Dès notre retour de Zürich, j'ai fait part à Dionys [Mascolo] et à Robert [Antelme] de mon intention de renoncer au rôle de rédacteur, je m'en suis expliqué aussi par téléphone avec Maurice Blanchot qui m'a demandé amicalement de surseoir à cette décision et même de n'en pas faire état au cours de la réunion du lendemain afin de ne pas ajouter encore à nos difficultés. Mais les circonstances m'ont mis dans l'impossibilité de tenir ma promesse, et je ne la regrette pas si cela a permis, comme je le souhaite, d'éclaircir la situation, de dissiper entre nous une trop longue suite de malentendus. L'agressivité de Geneviève Serreau à mon égard, qui m'a été sensible et dont chacun a pu être frappé, aura eu le mérite de me mettre en demeure de rendre publique ma décision. Je ne sais si les arguments avancés par Robert Antelme sont fondés, bien que vous les ayiez (sic) admis vous-même, mais pour ma part je tiens à bien préciser que si j'ai consenti à différer ma décision, c'est seulement à titre temporaire et à des fins d'opportunité. Si l'on admet que ce problème mineur de la rédaction française passait être de nature à alarmer nos amis étrangers, ce que je ne crois guère.

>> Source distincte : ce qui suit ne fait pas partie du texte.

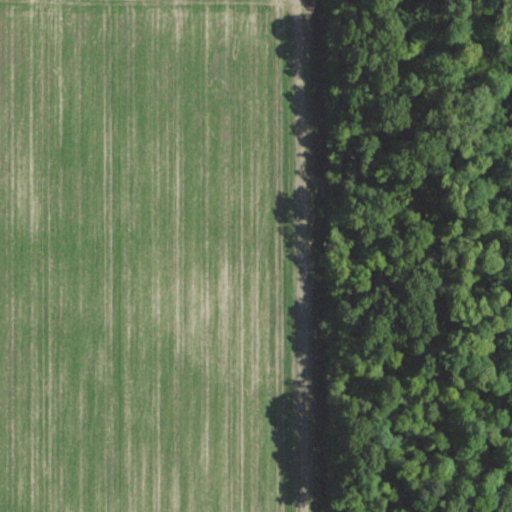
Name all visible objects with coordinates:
park: (423, 255)
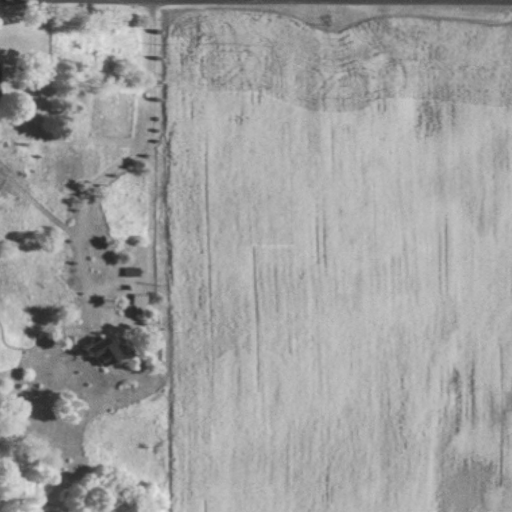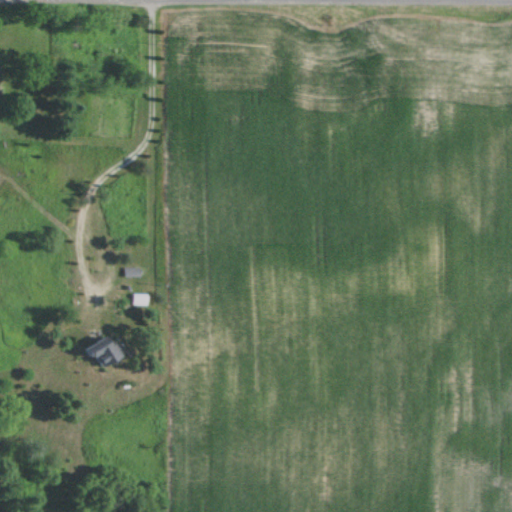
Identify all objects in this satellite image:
road: (123, 158)
building: (99, 349)
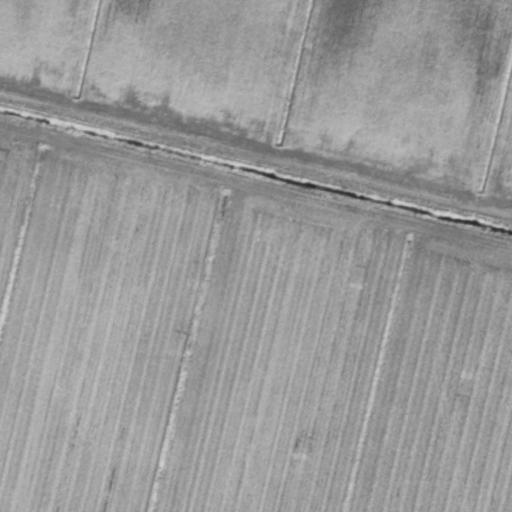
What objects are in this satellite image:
road: (256, 149)
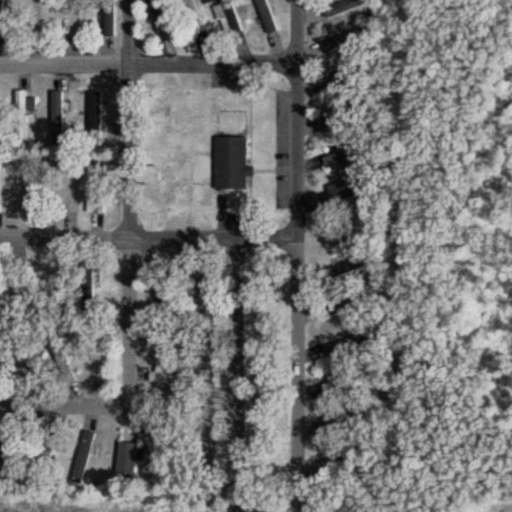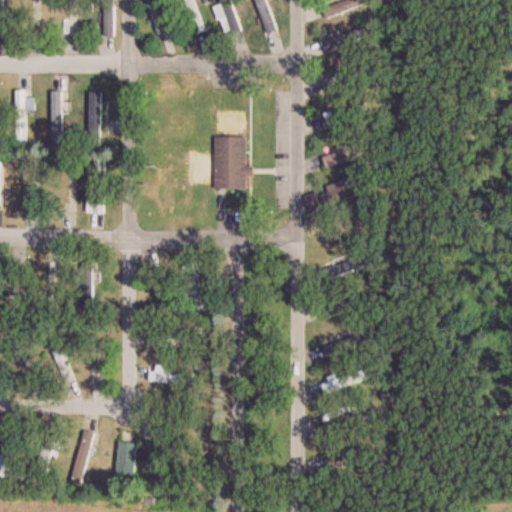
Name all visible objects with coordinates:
building: (344, 7)
building: (231, 14)
building: (158, 16)
building: (195, 16)
building: (109, 17)
building: (266, 17)
road: (148, 63)
building: (57, 116)
building: (21, 117)
building: (95, 118)
building: (334, 118)
building: (346, 153)
building: (231, 163)
building: (1, 186)
building: (97, 189)
building: (73, 191)
building: (337, 194)
road: (128, 204)
road: (147, 238)
road: (296, 255)
building: (339, 264)
building: (52, 280)
building: (16, 284)
building: (88, 286)
building: (196, 288)
building: (348, 306)
building: (169, 342)
building: (346, 344)
building: (101, 360)
building: (64, 366)
road: (235, 375)
building: (170, 376)
building: (346, 381)
road: (64, 406)
building: (336, 414)
building: (127, 459)
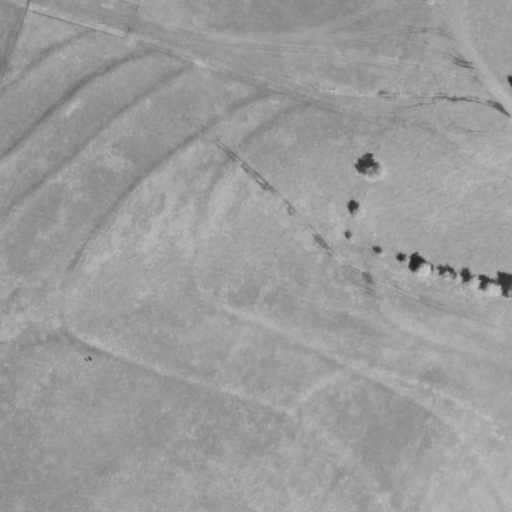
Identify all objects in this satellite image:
road: (436, 103)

Si je ne craignais de vous infliger une trop longue lettre, il y a bien d'autres questions que j'aurais aimé préciser, notamment celle de la critique de textes français que je m'accorde avec vous par juger indispensable et que nous sommes trop portés à négliger sous prétexte que les reproches qui nous ont été adressés par les autres groupes ne sauraient être pris sérieusement en considération, du moins dans les termes où ils ont été formulés. C'est peut être aussi que nous vivons cette entreprise jusqu'à la folie - et cette folie nous aveugle (Je n'attache à mes deux textes aucune valeur: la seule question pour moi est de savoir s'i me sera possible un jour de m'exprimer dans la revue sans avoir à rompre avec le mouvement qui m'est propre, eh bien je crains que la réponse soit négative)

Mais je pense en avoir assez dit sur ce qui me tient à coeur pour être compris et cru de vous. Permettez-moi, pour terminer, de vous dire ceci: c'est la profonde sympathie que je vous porte qui m'a inspiré cette lettre, pardonnez-moi si elle est gauche et confuse, n'y voyez surtout rien d'autre que le reflet du désaccord actuel de mon esprit. Bien amicalement à vous Louis-René des Forêts ».

11. LAS : "24 août 1965 / Cher Maurice, Je ne puis vous dire qu'en termes misérables combien nous avons été sensibles à votre mot d'amitié. Je voudrais en dire plus, mais je me déchire à toute pensée ! Sachez du moins que mon amitié répond à la v^tre. Louis-René".

12. LAS : "27 mars [1966] / Cher Maurice, / Je n'écris plus depuis des mois. Et même / une lettre, cela m'est difficile. Pardonnez moi. / Affectueusement à vous / Louis-René".